In [1]:
import pandas as pd

In [2]:
# Read the Clean Data CSV file
cleanData = pd.read_csv('./data/clean_data.csv')

print(cleanData.head().to_markdown())



|    | date       | gender   |   age | product_category   |   quantity |   price_per_unit |   total_amount |
|---:|:-----------|:---------|------:|:-------------------|-----------:|-----------------:|---------------:|
|  0 | 2023-11-24 | Male     |    34 | Beauty             |          3 |               50 |            150 |
|  1 | 2023-02-27 | Female   |    26 | Clothing           |          2 |              500 |           1000 |
|  2 | 2023-01-13 | Male     |    50 | Electronics        |          1 |               30 |             30 |
|  3 | 2023-05-21 | Male     |    37 | Clothing           |          1 |              500 |            500 |
|  4 | 2023-05-06 | Male     |    30 | Beauty             |          2 |               50 |            100 |


In [3]:
# Convert timestamp to date fields
engDates = cleanData.copy()
engDates['date'] = pd.to_datetime(engDates['date'])
engDates['year'] = engDates['date'].dt.year
engDates['month'] = engDates['date'].dt.month
engDates['day'] = engDates['date'].dt.day
engDates['dayOfWeek'] = engDates['date'].dt.dayofweek

dayOfWeekMap = {
    0: 'Monday',
    1: 'Tuesday',
    2: 'Wednesday',
    3: 'Thursday',
    4: 'Friday',
    5: 'Saturday',
    6: 'Sunday'
}

monthMap = {
    1: 'January',
    2: 'February',
    3: 'March',
    4: 'April',
    5: 'May',
    6: 'June',
    7: 'July',
    8: 'August',
    9: 'September',
    10: 'October',
    11: 'November',
    12: 'December'
}

engDates['month'] = engDates['month'].map(monthMap)
engDates['dayOfWeek'] = engDates['dayOfWeek'].map(dayOfWeekMap)

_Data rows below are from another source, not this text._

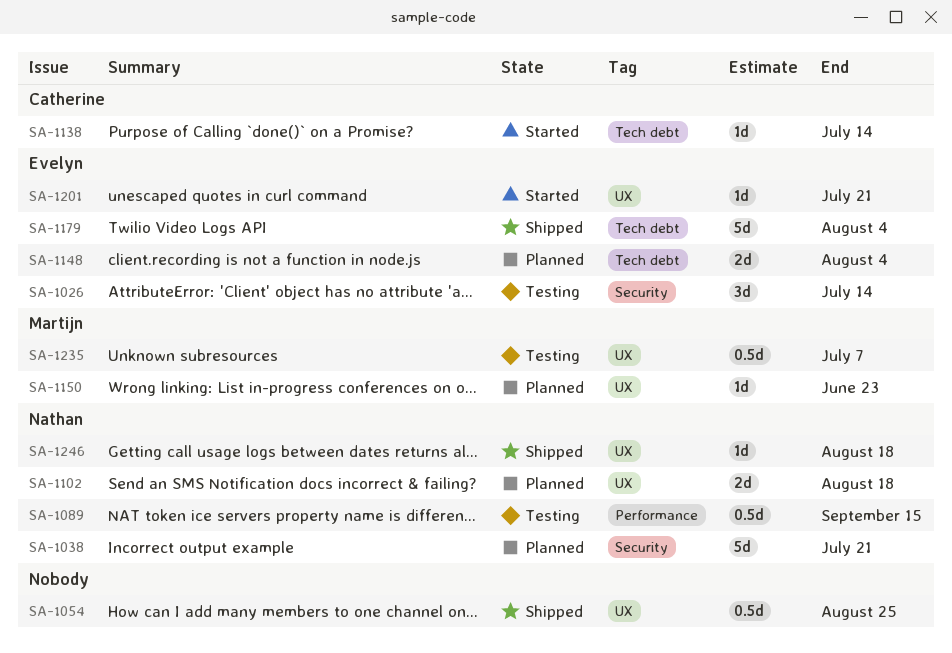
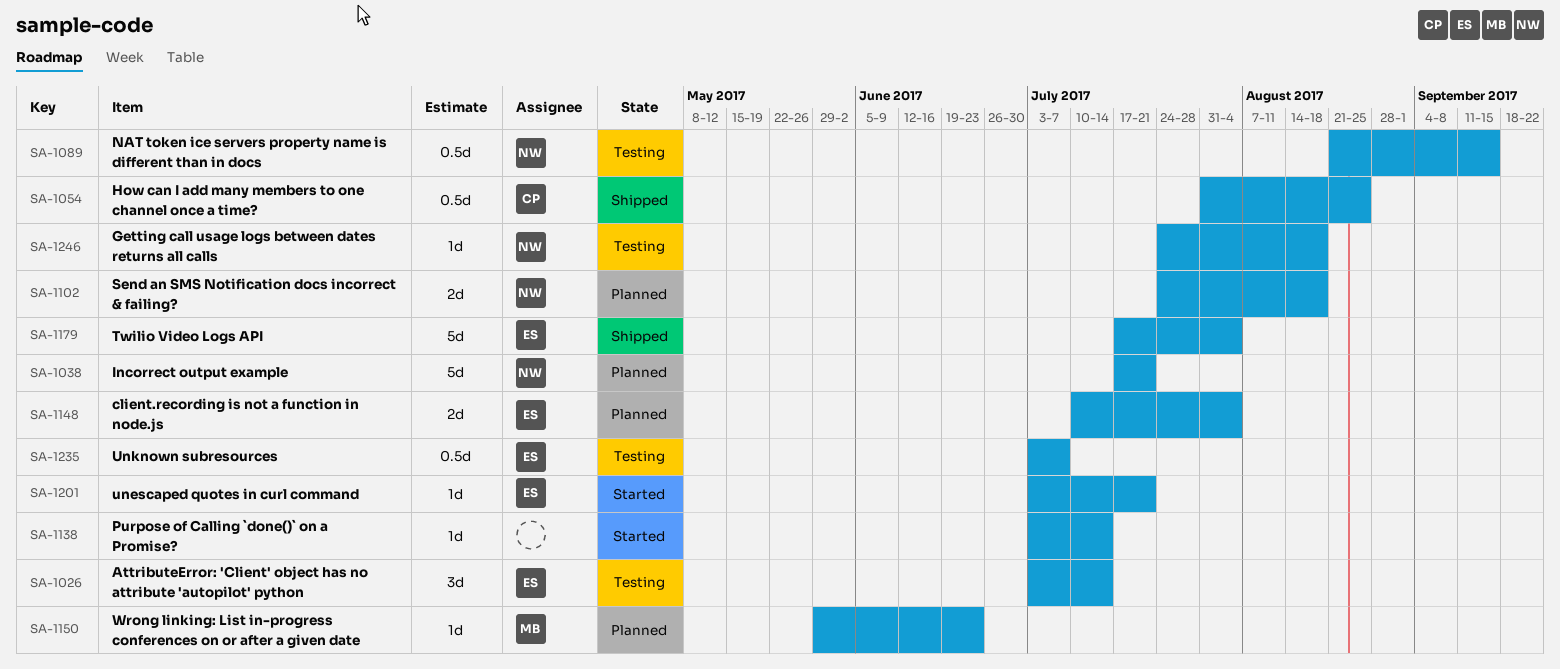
SA-1054, owner: none -> Catherine
SA-1138, owner: Catherine -> none
SA-1235, owner: Martijn -> Evelyn
SA-1246, status: Shipped -> Testing

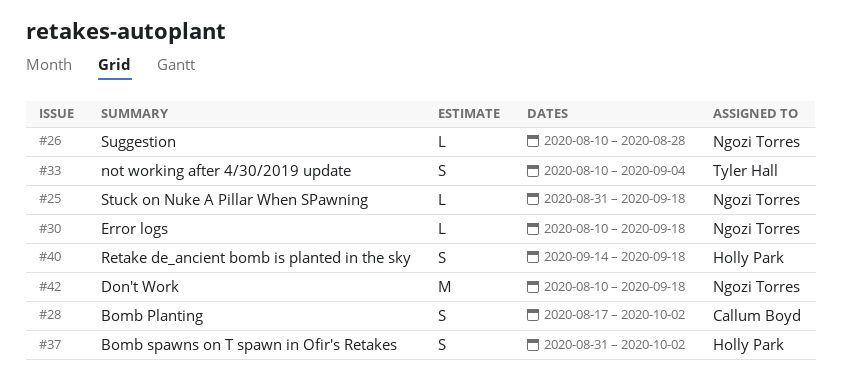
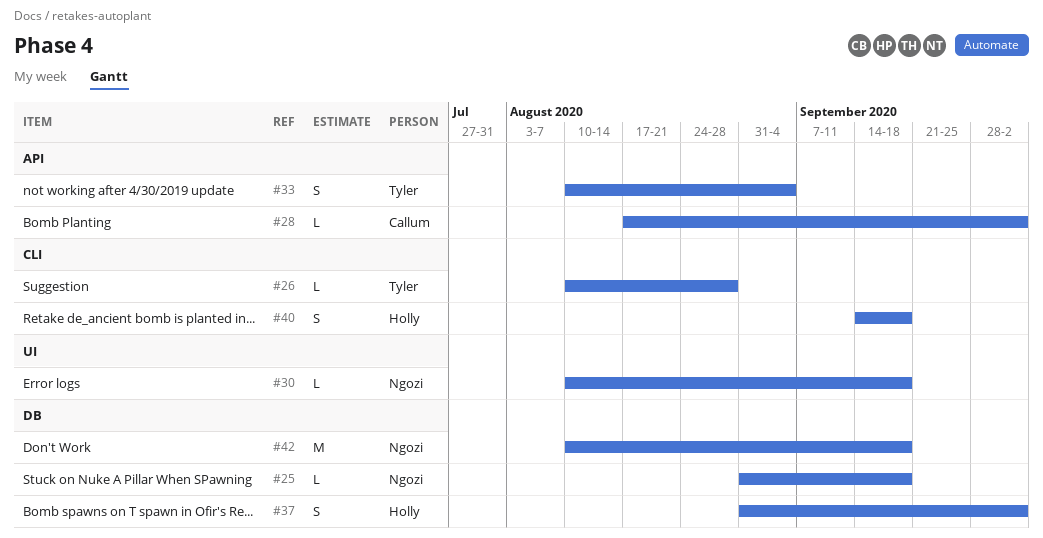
#26, owner: Ngozi Torres -> Tyler Hall
#28, estimate: S -> L

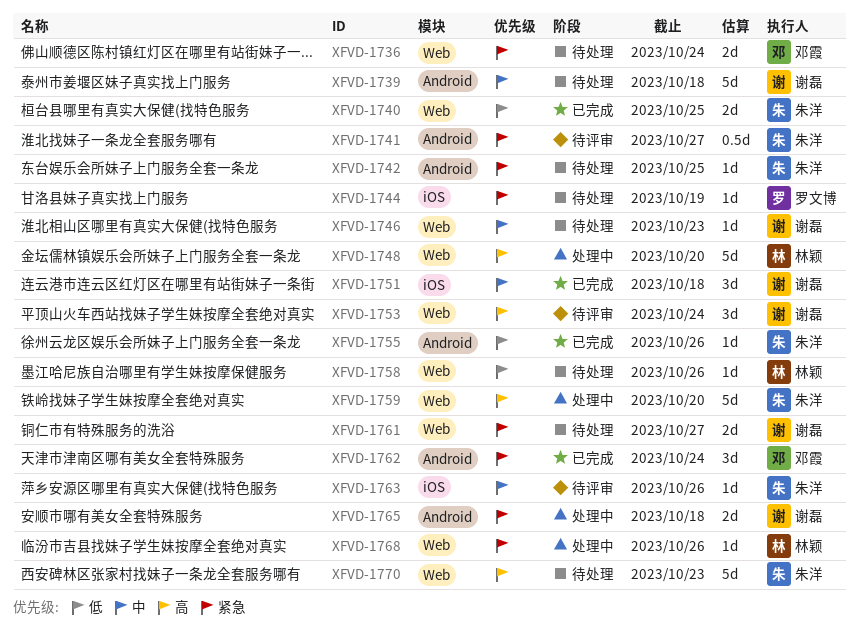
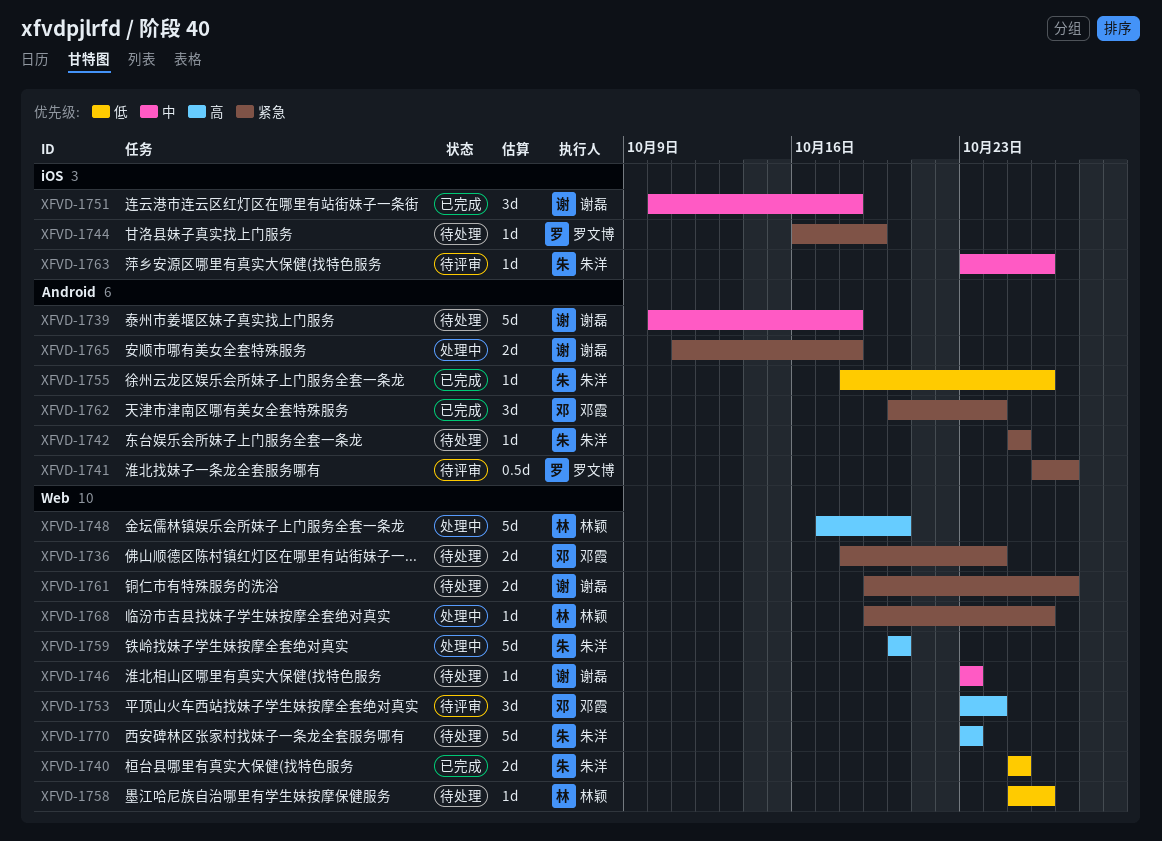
XFVD-1741, owner: 朱洋 -> 罗文博
XFVD-1753, owner: 谢磊 -> 邓霞

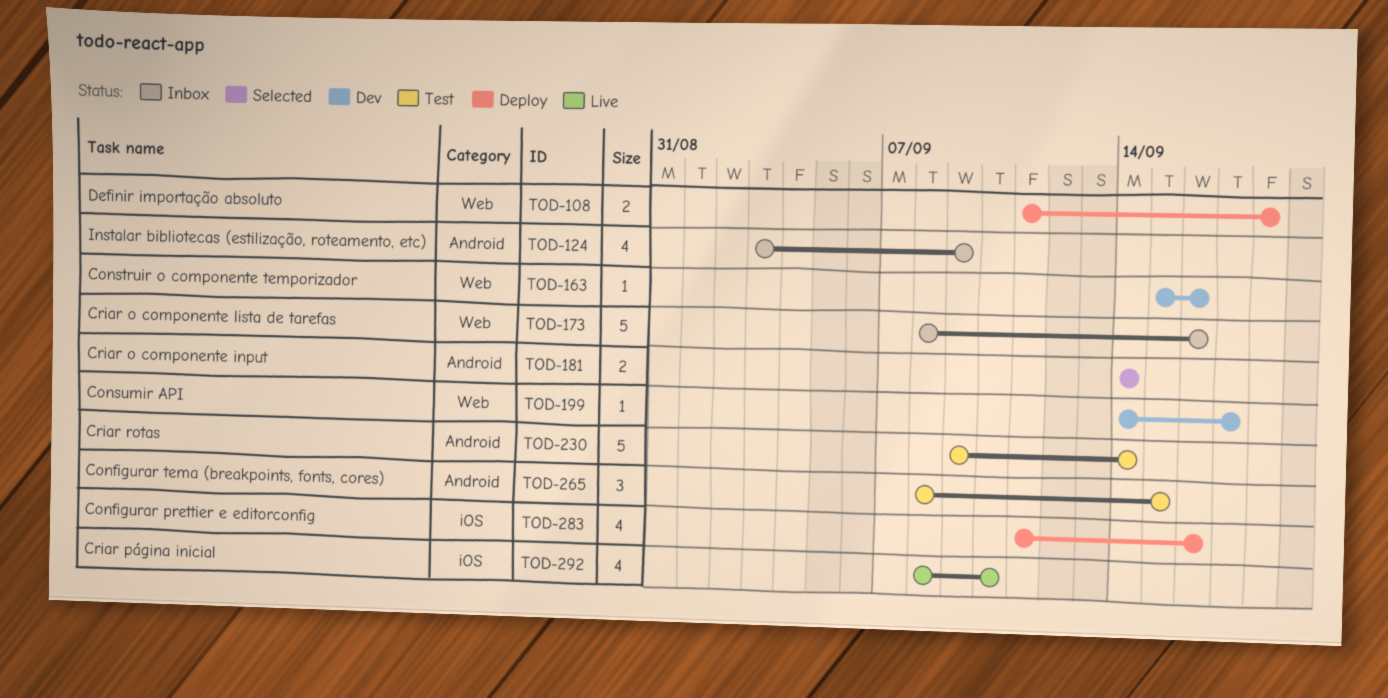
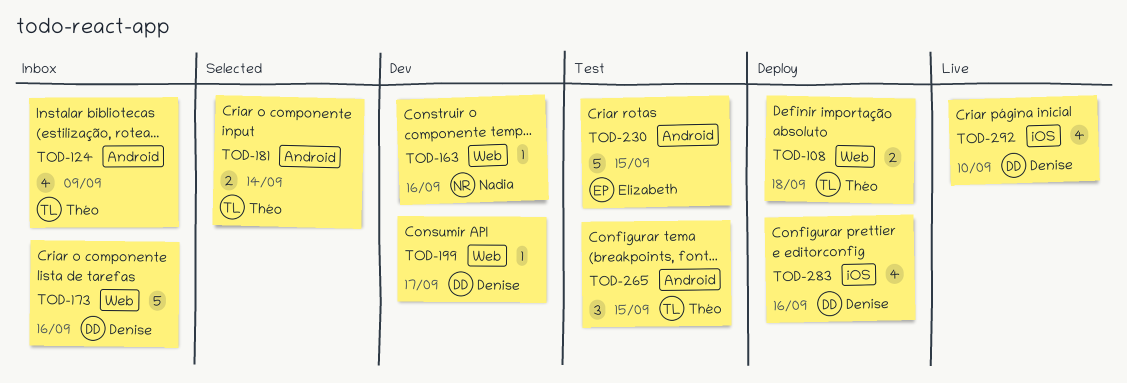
TOD-230, due: Sep 14 -> Sep 15

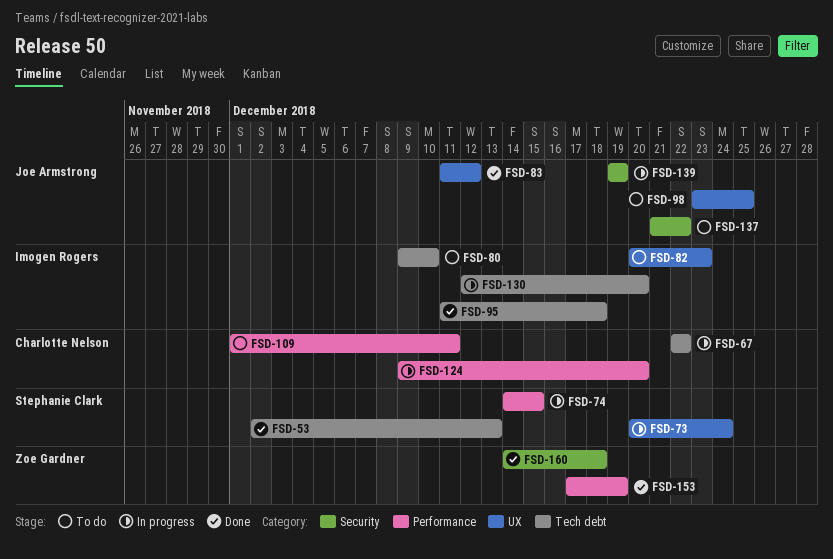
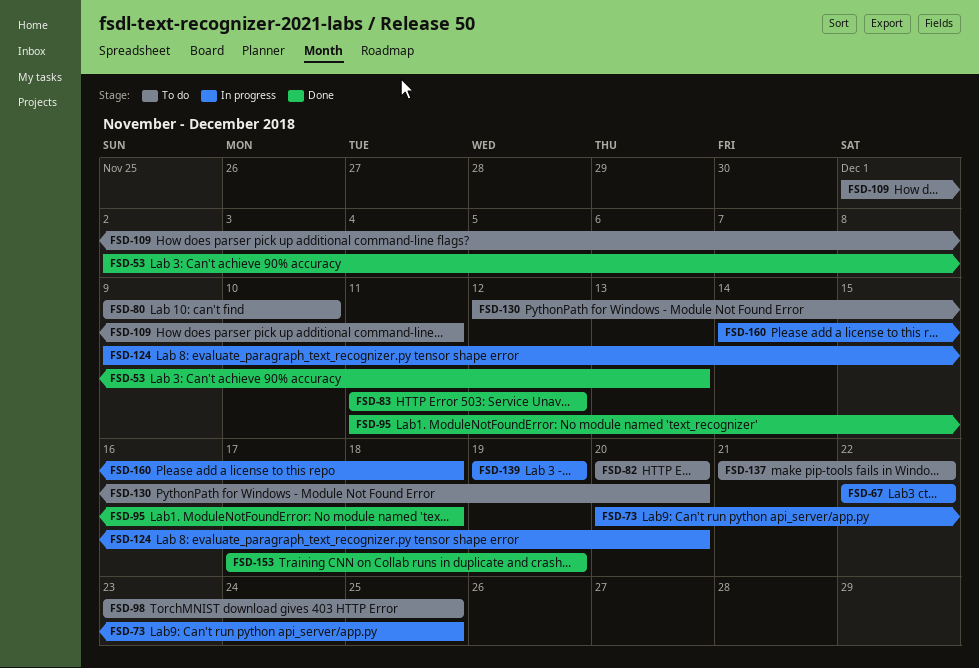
FSD-73, due: Dec 24 -> Dec 25
FSD-74: present -> none
FSD-82, due: Dec 23 -> Dec 20
FSD-130, status: In progress -> To do
FSD-160, status: Done -> In progress

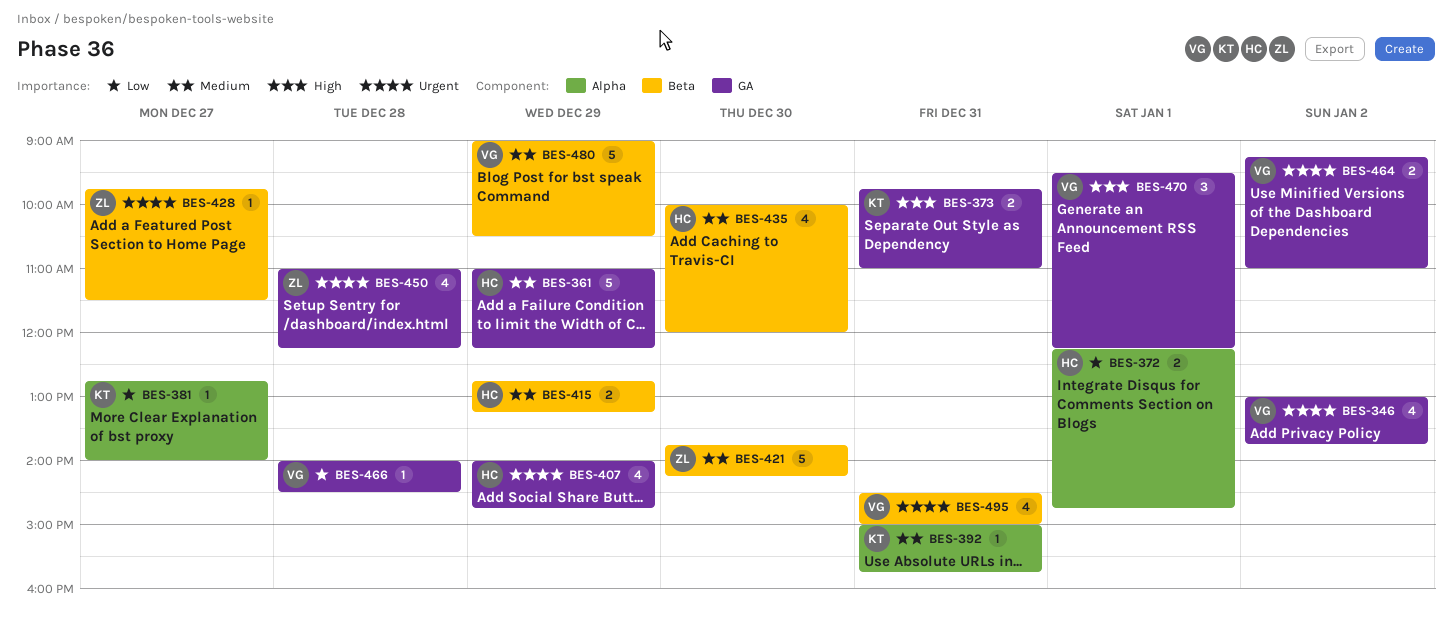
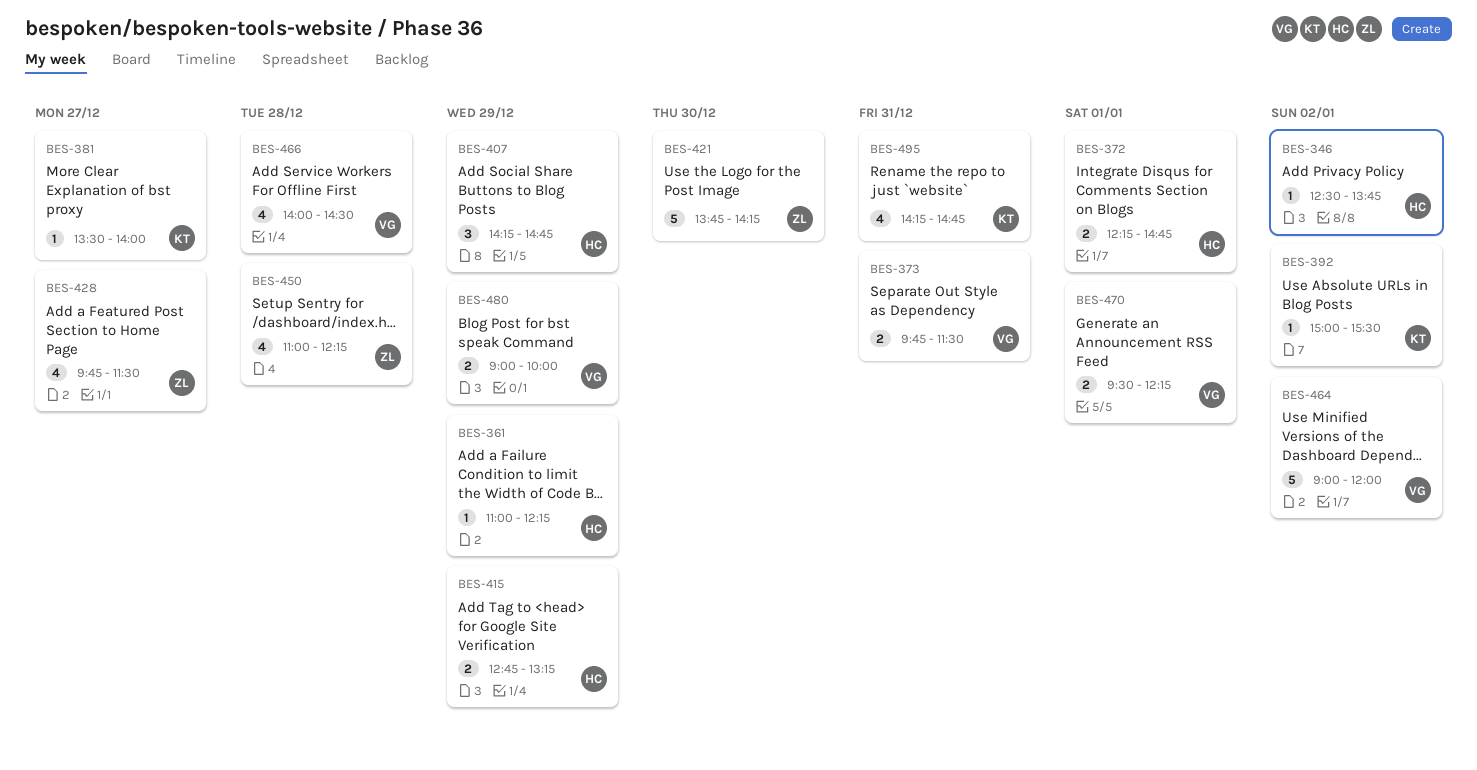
BES-346, owner: VG -> HC
BES-346, estimate: 4 -> 1
BES-346, begins: 13:00 -> 12:30
BES-361, estimate: 5 -> 1
BES-373, owner: KT -> VG
BES-373, ends: 11:00 -> 11:30
BES-381, begins: 12:45 -> 13:30
BES-392, day: Dec 31 -> Jan 2
BES-392, ends: 15:45 -> 15:30
BES-407, estimate: 4 -> 3
BES-407, begins: 14:00 -> 14:15
BES-428, estimate: 1 -> 4
BES-435: present -> none
BES-464, estimate: 2 -> 5
BES-464, begins: 09:15 -> 09:00
BES-464, ends: 11:00 -> 12:00
BES-466, estimate: 1 -> 4
BES-470, estimate: 3 -> 2
BES-480, estimate: 5 -> 2
BES-480, ends: 10:30 -> 10:00
BES-495, owner: VG -> KT
BES-495, begins: 14:30 -> 14:15
BES-495, ends: 15:00 -> 14:45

# Clear out Datetime field
engDates = engDates.drop(columns=['date'])

print(engDates.head().to_markdown())

|    | gender   |   age | product_category   |   quantity |   price_per_unit |   total_amount |   year | month    |   day | dayOfWeek   |
|---:|:---------|------:|:-------------------|-----------:|-----------------:|---------------:|-------:|:---------|------:|:------------|
|  0 | Male     |    34 | Beauty             |          3 |               50 |            150 |   2023 | November |    24 | Friday      |
|  1 | Female   |    26 | Clothing           |          2 |              500 |           1000 |   2023 | February |    27 | Monday      |
|  2 | Male     |    50 | Electronics        |          1 |               30 |             30 |   2023 | January  |    13 | Friday      |
|  3 | Male     |    37 | Clothing           |          1 |              500 |            500 |   2023 | May      |    21 | Sunday      |
|  4 | Male     |    30 | Beauty             |          2 |               50 |            100 |   2023 | May      |     6 | Saturday    |


In [None]:
# Create Age Bins:
ageGrouped = engDates.copy()
ageBins = [20,30,40,50,60,70]
ageLabels = ['20-29','30-39','40-49','50-59','60+']
ageGrouped['age_group'] = pd.cut(ageGrouped['age'], bins=ageBins, labels=ageLabels, right=True, include_lowest=True)


|    | gender   |   age | product_category   |   quantity |   price_per_unit |   total_amount |   year | month     |   day | dayOfWeek   | age_group   |
|---:|:---------|------:|:-------------------|-----------:|-----------------:|---------------:|-------:|:----------|------:|:------------|:------------|
|  8 | Male     |    63 | Electronics        |          2 |              300 |            600 |   2023 | December  |    13 | Wednesday   | 60+         |
| 13 | Male     |    64 | Clothing           |          4 |               30 |            120 |   2023 | January   |    17 | Tuesday     | 60+         |
| 18 | Female   |    62 | Clothing           |          2 |               25 |             50 |   2023 | September |    16 | Saturday    | 60+         |
| 24 | Female   |    64 | Beauty             |          1 |               50 |             50 |   2023 | December  |    26 | Tuesday     | 60+         |
| 56 | Female   |    63 | Beauty             |          1 |               30 |    

In [5]:
# One Hot Encoding for gender and product_category
# oneHotEncoded = ageGrouped.copy()
# oneHotColumns = ['gender', 'product_category', 'month', 'dayOfWeek']

# oneHotEncoded = pd.get_dummies(oneHotEncoded, columns=oneHotColumns)
# print(oneHotEncoded.head().to_markdown())

In [6]:
engineeredData = ageGrouped.copy()
# Save the DataFrame to a CSV file
engineeredData.to_csv('data/eng_data.csv', index=False)